With standard drugs, mPFS would be expected to be about 2 months or less, said investigator Kanwal Pratap Singh Raghav, MD, an associate professor of GI medical oncology at MD Anderson Cancer Center, Houston.
Many of the 86 study participants were enrolled at MD Anderson, and “they all derived some benefit from the conjugate. “It’s fairly well tolerated,” and “our experience has been pretty good; I think it’s actually a pretty good drug,” Raghav said shortly before presenting the findings at the American Society of Clinical Oncology Annual Meeting.
HER2 is over-expressed in about 5% of colorectal cancer patients. The conjugate is a kind of “smart bomb” for them that combines the anti-HER2 antibody trastuzumab (Herceptin) with a potent topoisomerase I inhibitor. The trastuzumab portion of the combination zeros in on cancer cells expressing HER2, delivering the cytotoxic agent directly to them.
“The amount of [cytotoxic] drug delivered by the antibody inside the cell is far in excess” to the standard approach of delivering chemotherapy agents individually, Raghav said.
“Single-agent treatments targeting HER2 only have modest activity. Seeing a response rate of [almost] 50% in colorectal cancer tumors that have high expression of HER2 is very exciting,” Muhammad Beg, MD, a GI oncologist and associate professor at UT Southwestern Medical Center, Dallas, said when asked for comment.
Trastuzumab deruxtecan already is approved for metastatic HER2-positive breast cancer after at least two anti-HER2-based regimens and locally advanced or metastatic HER2-positive gastric or gastroesophageal junction adenocarcinoma after a prior trastuzumab-based regime.
The phase 2 study, dubbed DESTINY-CRC01, divided patients by HER2 expression. In addition to the 53 “high-expressors,” there were 15 medium-expressors – defined as 2+ on immunohistochemical staining and no in situ hybridization – and 18 low-expressors with 1+ HER2 expression.
The patients had run out of other options, having experienced progression on 2 to 11 previous regimens. All participants had been on the topoisomerase I inhibitor irinotecan before, and almost a third of the high-expressors had been on anti-HER2 regimen.
They were treated with 6.4 mg/kg trastuzumab deruxtecan every 3 weeks for a median of 3 months. There was no control group.
The overall response rate was 45.3% among high-expressors. In addition to the mPFS of 6.9 months, median overall survival was 15.5 months. Among those on prior anti-HER2 therapy, the overall response rate was 43.8%.

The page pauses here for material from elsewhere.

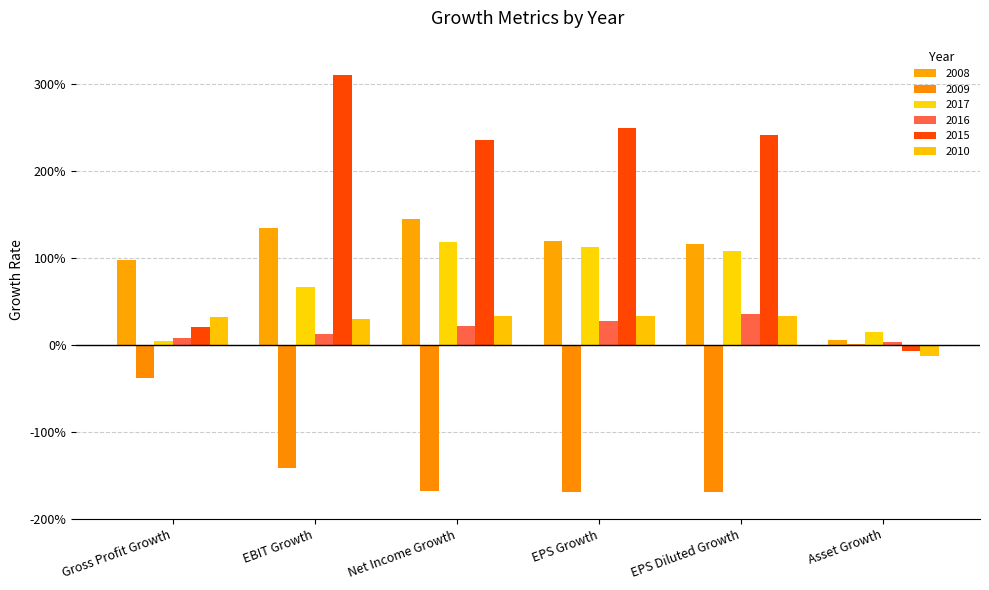

Is it true that 2008 equals 0.0 at Asset Growth?

False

Benefit was minimal in the lower-expression groups, with a mPFS of 2.1 months and overall survival of 7.3 months in medium-expressors and a mPFS of 1.4 months and overall survival of 7.7 months in low-expressors.

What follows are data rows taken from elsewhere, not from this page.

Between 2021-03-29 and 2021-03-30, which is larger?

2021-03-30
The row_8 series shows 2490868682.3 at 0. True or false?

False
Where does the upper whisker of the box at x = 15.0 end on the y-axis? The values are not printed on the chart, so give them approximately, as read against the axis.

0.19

Sixty-five percent of patients (56) had treatment-emergent grade 3 or worse adverse events, most commonly hematologic and gastrointestinal; 13 subjects (15.1%) discontinued due to adverse events.
Eight patients (9.3%) developed interstitial lung disease, a particular concern with trastuzumab deruxtecan; it was fatal for three. “We need to study the lung toxicity. It will become a bigger factor as we think about using this drug for earlier lines of treatment,” Beg noted.

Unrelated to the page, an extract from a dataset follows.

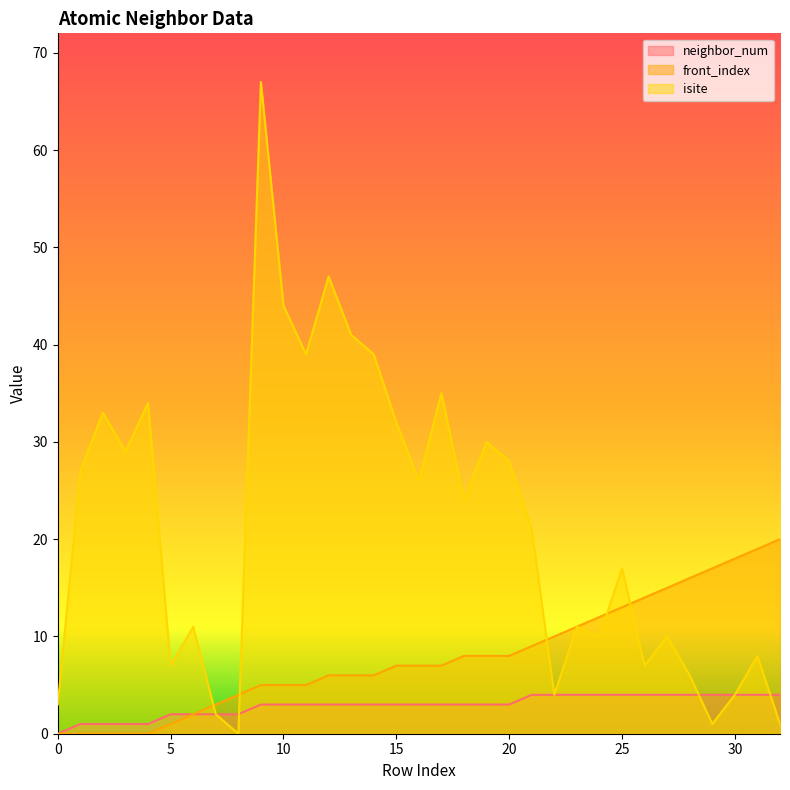

True or false: front_index and neighbor_num cross at least once.

False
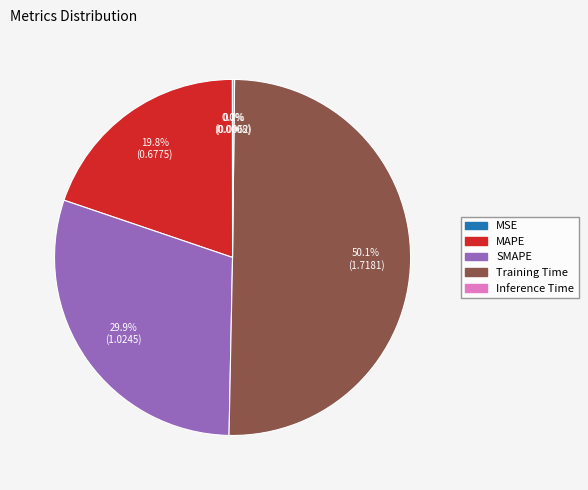

Which slice is the largest?

Training Time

The median age in the study was 58.5 years, just over half the subjects were men, and more than 90% had left-sided colon or rectum cancer.
The next step in development is a randomized trial in unresectable/metastatic HER2-positive colorectal cancer dubbed DESTINY-CRC02, comparing the 6.4 mg dose with 5.4 mg. It’s already started recruiting.
The work was funded by trastuzumab deruxtecan maker Daiichi Sankyo. Raghav is an advisor and researcher for the company; Beg had no relationships with it.